1

So here's the situation. I have data that I would like to clean-up.

Here are a few examples of the data contained in the columns of a dataframe:

"NA"

"Border Interception"

"Border Interception, Suspected country of origin: Peru, Interception location: California, USA" <-- Most of the data looks like this. Approximately 90%.

"Border Interception, Suspected country of origin: Puerto Rico"

"Border Interception, Suspected country of origin: Mexico, Interception location: Nogales NZ, Interception Number: APTAZ130741709003"

I've looked at using tidyr and the separate() function to separate according to the "," character into two columns but that's not quite what I'm looking for.
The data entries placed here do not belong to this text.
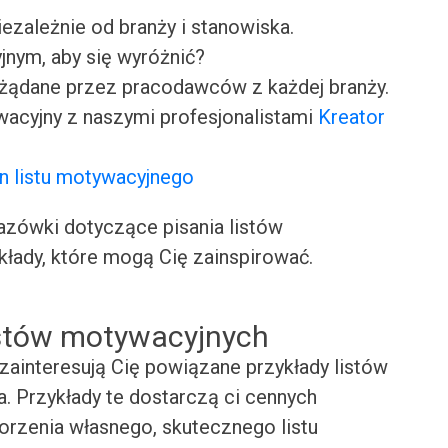
iezależnie od branży i stanowiska.
jnym, aby się wyróżnić?
ożądane przez pracodawców z każdej branży.
wacyjny z naszymi profesjonalistami
Kreator
n listu motywacyjnego
ówki dotyczące pisania listów
kłady, które mogą Cię zainspirować.
istów motywacyjnych
zainteresują Cię powiązane przykłady listów
. Przykłady te dostarczą ci cennych
worzenia własnego, skutecznego listu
I'd like to create four new columns:

intercept_type with "Border Interception" if present.

suspected_origin with the state and country if present.

intercept_location with the state and country if present.

intercept_number with the interception number if present.

Any idea how to best accomplish this?

  • If you head(dput(your_data), n = 6), it will greatly simplify playing around with. Something of a head scratch on the data where country of origin is Puerto Rico. – Chris Nov 05 '21 at 01:26
  • If you examine your data, you'll see you generally want things after `:` and before a following `,` or `.`. The phrases such as 'Suspected country of origin:` or 'Interception location:' are 'fixed', so fixed = TRUE, but this [select between regex](https://stackoverflow.com/questions/23503448/extract-a-string-between-patterns-delimiters-in-r) will get you there if this doesn't get closed as a duplicate. – Chris Nov 05 '21 at 01:59
  • 'NA' likely means in interception in the interior, and suggests another table of interest. – Chris Nov 05 '21 at 02:03
  • Please provide enough code so others can better understand or reproduce the problem. – Community Nov 05 '21 at 09:24
  • Apologies. Here is a github repository with the code and the dataset. https://github.com/hominidae/IBIO-6000 – BryanVandenbrink Nov 05 '21 at 13:56
  • There are two columns with string data I would like to tidy up. The columns collection_note and notes both have information that I would like in their own columns. – BryanVandenbrink Nov 05 '21 at 13:57

0 Answers0